Miyares seems to want to know his shit, too, as the curiosity manifested during his college years has not slowed down. His experiences with his last couple of projects conjured a pursuit to showcase new stories, especially those that highlight diverse identities. “I believe that I have more to offer [in front of ]the camera. I also realize that so many stories are just being muted,” he said, “I have stories that I want to elaborate and expand upon.”
He expanded upon this idea further in the email that I noted earlier, hinting that while Hollywood seems to be the most open to diverse “change,” they are still a few steps behind divulging into different identities. As a lighter-skinned Latino man, Miyares described a conflict with the fluidity of the spectrum that is easily filtered in Hollywood, but that does not halt him from making that goal.
“It is a perspective that can change the way we see each other and coexist as people, yet Hollywood has yet to pick up on it. As a result, my racial ambiguity works against me because the powers don’t yet know what box to put me in,” he wrote. “ I want the box I stand on to be exactly what I am; a man existing within the spectrum, not outcast but not entirely welcomed––an immigrant to Hollywood. I want to lay the foundation on land that hasn’t occupied many like me, telling stories from an angle not yet covered.”

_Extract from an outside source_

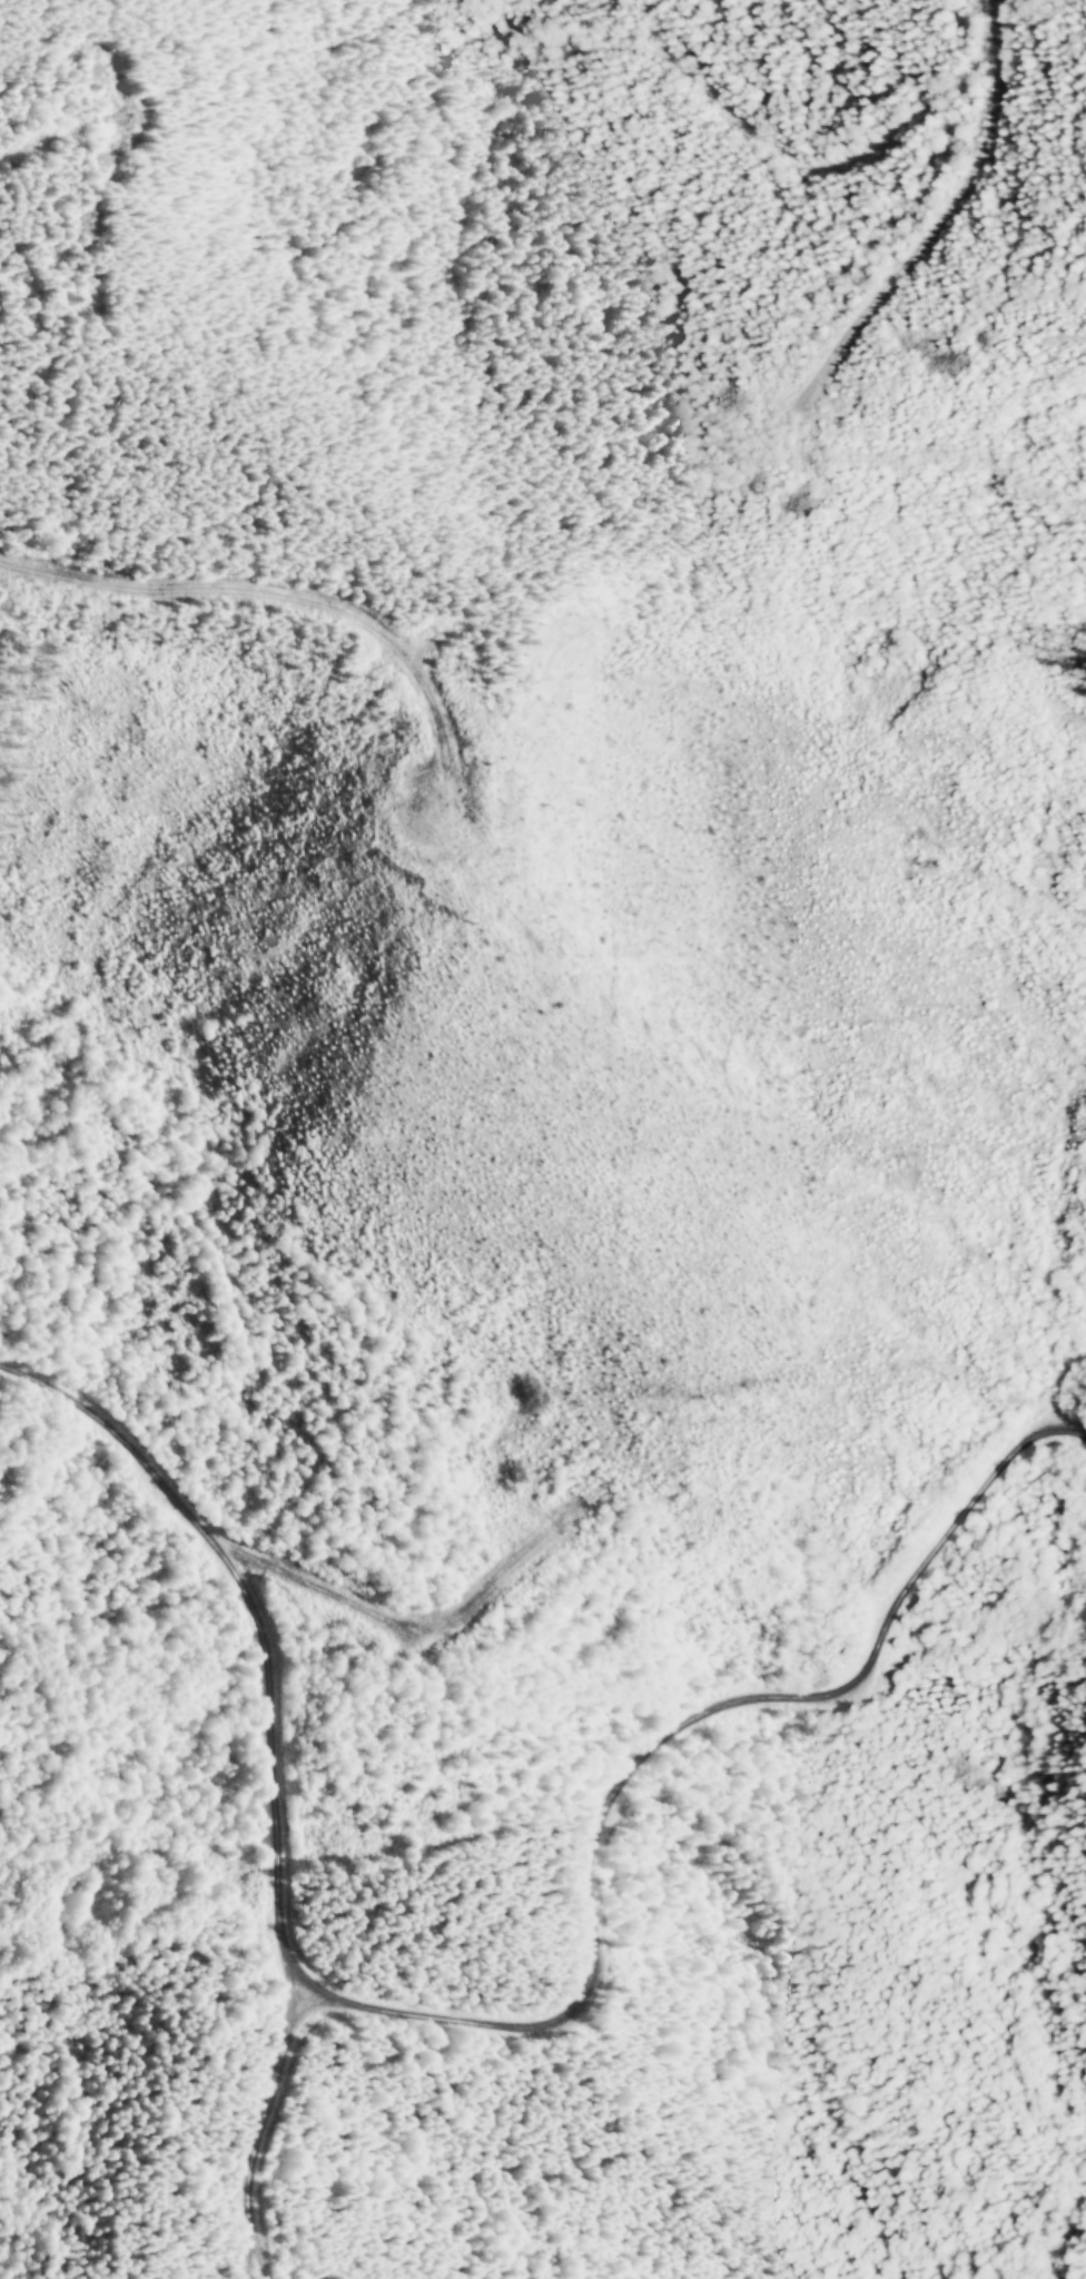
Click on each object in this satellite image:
road: (518, 581)
road: (226, 1643)
road: (588, 1854)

Miyares plans to continue staying in front of the camera, as he is still learning as an actor in his pursuit of knowledge. But the future is not holding back for the actor as he pursues to make great bounds in interacting with different stories, hoisting new pillars of achievements with each new project.
This determination is why I had to ask what the sign of his horoscope was by the end of our conversation, originating from a tickling that began when he described his need to learn about being behind the camera. Dancing around the answer, he eventually confessed that he was a Scorpio. Even while there were moans and sighs, it all seems to make sense, significantly if you believe in astrology as a defining trait for the star sign. Therefore, there was no need to pry further to be confident that Freddy Miyares may have no difficulty handling what’s to come next.